Reproduce the print shop passage word for word, from its heading to its last sentence.

▸ Provided text:
--- START ---
Print Shop in the Middle Age
Print Shop in the Middle Age

We are now closing in on the crucial years between AD 1450 and 1520, in which the mechanical invention of a Saxon tinkerer and the religious theories of a Thuringian monk at length caused the liquidation of the medieval age, together with the use of Latin as the language of church and court and the whole medieval class system. Yet even these pivotal events might have been relegated to minor importance had not the rise of the town as political unit completely upended the economical roundabout of the Middle Ages.

Every former peasant, who left the fields he did not own anyway, and on which generations of his forefathers had toiled in sweat for little gain, and spent a year and a day in the nearest officially recognized Imperial city was freed of his obligations to the liege-lord and absolved from lifelong servitude; he became, in principle, a free man. The sharecroppers flocked to the towns in great numbers and took part in the revolution of the medieval economy: towns, and with them their new and recent citizens, could and did get rich by trade, which a nobleman was prevented to do by ancient Roman law. Before long, the burghers broke the Church‘s monopoly on education; the ancient sciences were taken up by a new generation of students and experienced a rebirth, a Renaissance; a first wave of enlightenment purged the continent of many strictures of the Catholic Church.
--- END ---
▸ Information given:
--- START ---
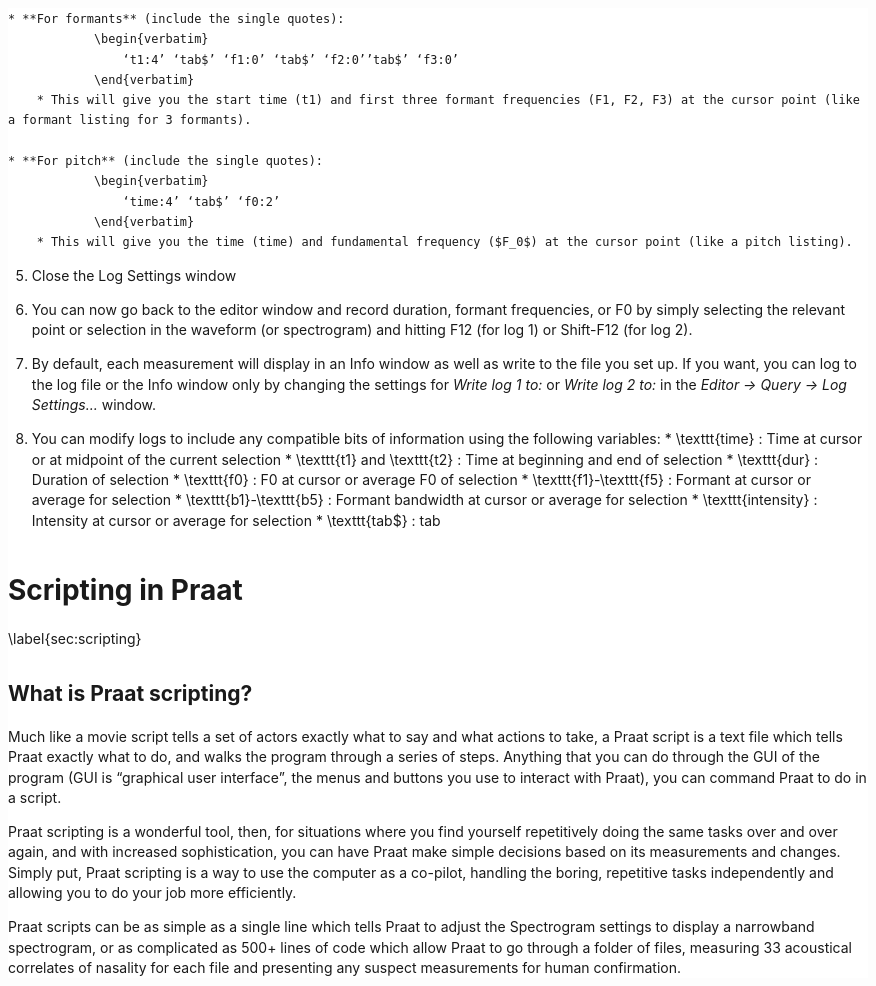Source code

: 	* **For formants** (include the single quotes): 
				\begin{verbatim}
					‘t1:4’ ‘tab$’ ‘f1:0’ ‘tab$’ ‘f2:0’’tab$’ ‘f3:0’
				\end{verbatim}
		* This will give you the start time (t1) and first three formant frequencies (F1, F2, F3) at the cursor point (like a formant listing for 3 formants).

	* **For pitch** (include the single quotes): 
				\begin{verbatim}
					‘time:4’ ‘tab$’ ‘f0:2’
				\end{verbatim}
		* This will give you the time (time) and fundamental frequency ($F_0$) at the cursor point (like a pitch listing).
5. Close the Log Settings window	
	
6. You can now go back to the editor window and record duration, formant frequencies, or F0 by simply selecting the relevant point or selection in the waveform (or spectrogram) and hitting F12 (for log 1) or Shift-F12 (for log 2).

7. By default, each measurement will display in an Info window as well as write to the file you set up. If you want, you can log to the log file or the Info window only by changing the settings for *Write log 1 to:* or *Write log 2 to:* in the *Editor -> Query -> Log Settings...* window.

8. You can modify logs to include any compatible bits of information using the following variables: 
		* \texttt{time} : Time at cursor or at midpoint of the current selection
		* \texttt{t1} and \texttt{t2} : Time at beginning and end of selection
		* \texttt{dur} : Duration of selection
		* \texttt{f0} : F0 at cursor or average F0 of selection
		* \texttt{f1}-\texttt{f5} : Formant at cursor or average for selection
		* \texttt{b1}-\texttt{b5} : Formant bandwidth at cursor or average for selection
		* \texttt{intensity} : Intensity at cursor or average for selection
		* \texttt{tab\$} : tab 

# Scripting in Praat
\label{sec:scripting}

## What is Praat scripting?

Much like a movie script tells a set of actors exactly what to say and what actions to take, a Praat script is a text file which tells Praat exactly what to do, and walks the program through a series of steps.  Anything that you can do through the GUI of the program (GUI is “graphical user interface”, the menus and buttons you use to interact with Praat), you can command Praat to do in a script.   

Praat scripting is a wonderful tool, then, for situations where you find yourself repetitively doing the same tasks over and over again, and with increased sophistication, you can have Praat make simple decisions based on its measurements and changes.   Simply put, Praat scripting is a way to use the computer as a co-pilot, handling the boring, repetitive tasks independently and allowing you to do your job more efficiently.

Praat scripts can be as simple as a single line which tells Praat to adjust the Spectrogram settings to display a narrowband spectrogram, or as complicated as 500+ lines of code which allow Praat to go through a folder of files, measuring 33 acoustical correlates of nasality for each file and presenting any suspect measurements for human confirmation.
--- END ---
--- START ---
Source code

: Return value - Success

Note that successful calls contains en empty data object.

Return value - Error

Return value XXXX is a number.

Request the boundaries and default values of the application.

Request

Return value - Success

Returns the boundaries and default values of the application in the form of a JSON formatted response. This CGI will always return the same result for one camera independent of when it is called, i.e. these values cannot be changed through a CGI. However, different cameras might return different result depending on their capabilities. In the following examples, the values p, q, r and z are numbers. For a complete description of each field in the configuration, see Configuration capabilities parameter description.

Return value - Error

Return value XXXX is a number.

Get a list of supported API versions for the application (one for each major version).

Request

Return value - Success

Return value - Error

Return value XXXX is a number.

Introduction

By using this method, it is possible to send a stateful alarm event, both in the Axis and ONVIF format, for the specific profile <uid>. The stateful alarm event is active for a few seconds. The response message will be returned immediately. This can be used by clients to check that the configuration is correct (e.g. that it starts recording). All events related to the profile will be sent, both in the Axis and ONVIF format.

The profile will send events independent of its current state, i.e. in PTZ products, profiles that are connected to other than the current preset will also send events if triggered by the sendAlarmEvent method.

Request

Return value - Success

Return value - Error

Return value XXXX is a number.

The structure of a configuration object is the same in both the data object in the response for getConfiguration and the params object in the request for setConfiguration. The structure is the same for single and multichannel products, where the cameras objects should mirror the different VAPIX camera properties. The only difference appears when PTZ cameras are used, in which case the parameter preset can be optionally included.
--- END ---
--- START ---
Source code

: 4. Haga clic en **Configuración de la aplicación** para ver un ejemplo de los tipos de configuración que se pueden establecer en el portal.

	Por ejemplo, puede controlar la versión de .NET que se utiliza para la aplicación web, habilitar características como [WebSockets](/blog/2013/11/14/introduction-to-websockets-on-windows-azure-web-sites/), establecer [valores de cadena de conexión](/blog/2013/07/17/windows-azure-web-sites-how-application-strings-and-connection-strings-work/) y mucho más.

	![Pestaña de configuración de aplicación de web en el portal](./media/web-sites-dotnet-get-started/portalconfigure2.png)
--- END ---
▸ Problem solution:
Print Shop in the Middle Age
Print Shop in the Middle Age

We are now closing in on the crucial years between AD 1450 and 1520, in which the mechanical invention of a Saxon tinkerer and the religious theories of a Thuringian monk at length caused the liquidation of the medieval age, together with the use of Latin as the language of church and court and the whole medieval class system. Yet even these pivotal events might have been relegated to minor importance had not the rise of the town as political unit completely upended the economical roundabout of the Middle Ages.

Every former peasant, who left the fields he did not own anyway, and on which generations of his forefathers had toiled in sweat for little gain, and spent a year and a day in the nearest officially recognized Imperial city was freed of his obligations to the liege-lord and absolved from lifelong servitude; he became, in principle, a free man. The sharecroppers flocked to the towns in great numbers and took part in the revolution of the medieval economy: towns, and with them their new and recent citizens, could and did get rich by trade, which a nobleman was prevented to do by ancient Roman law. Before long, the burghers broke the Church‘s monopoly on education; the ancient sciences were taken up by a new generation of students and experienced a rebirth, a Renaissance; a first wave of enlightenment purged the continent of many strictures of the Catholic Church.